(YOUR INSTRUCTIONS):
What do the lines say, reproduced word for word, from the first of the entries below through the line bearing "(15) Fazaeli Y, Jalilian"?

Collected data:
=== Section Start ===

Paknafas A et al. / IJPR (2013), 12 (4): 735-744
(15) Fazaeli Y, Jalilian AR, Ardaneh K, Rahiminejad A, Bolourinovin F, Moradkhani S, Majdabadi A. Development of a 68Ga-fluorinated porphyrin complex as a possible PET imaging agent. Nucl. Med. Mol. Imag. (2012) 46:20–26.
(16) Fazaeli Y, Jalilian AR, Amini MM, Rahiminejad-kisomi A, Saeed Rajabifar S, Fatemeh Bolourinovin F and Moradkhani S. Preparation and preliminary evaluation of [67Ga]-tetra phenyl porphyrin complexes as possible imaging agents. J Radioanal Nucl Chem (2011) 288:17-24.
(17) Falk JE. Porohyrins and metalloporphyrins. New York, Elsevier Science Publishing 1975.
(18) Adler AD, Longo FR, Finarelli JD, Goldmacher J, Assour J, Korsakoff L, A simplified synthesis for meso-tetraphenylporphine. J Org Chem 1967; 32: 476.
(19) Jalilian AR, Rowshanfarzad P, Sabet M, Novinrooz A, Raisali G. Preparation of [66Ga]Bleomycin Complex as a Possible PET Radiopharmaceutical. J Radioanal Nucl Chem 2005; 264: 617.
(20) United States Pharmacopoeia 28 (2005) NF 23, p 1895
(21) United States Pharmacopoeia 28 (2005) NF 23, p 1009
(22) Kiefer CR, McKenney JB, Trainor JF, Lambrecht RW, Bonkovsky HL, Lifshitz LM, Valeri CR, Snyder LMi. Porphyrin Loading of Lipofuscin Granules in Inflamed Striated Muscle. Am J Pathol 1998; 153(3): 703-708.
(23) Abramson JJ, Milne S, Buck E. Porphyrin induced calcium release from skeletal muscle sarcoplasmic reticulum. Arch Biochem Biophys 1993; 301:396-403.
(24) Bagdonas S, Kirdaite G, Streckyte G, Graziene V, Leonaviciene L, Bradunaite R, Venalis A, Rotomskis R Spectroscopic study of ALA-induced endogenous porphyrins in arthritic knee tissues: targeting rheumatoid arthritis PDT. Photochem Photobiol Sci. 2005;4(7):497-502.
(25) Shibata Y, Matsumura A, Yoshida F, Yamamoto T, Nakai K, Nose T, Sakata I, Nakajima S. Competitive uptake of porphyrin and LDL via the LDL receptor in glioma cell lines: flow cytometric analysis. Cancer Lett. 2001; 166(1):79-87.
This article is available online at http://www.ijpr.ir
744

=== Section End ===

(TASK RESPONSE):
Paknafas A et al. / IJPR (2013), 12 (4): 735-744
(15) Fazaeli Y, Jalilian AR, Ardaneh K, Rahiminejad A, Bolourinovin F, Moradkhani S, Majdabadi A. Development of a 68Ga-fluorinated porphyrin complex as a possible PET imaging agent. Nucl. Med. Mol. Imag. (2012) 46:20–26.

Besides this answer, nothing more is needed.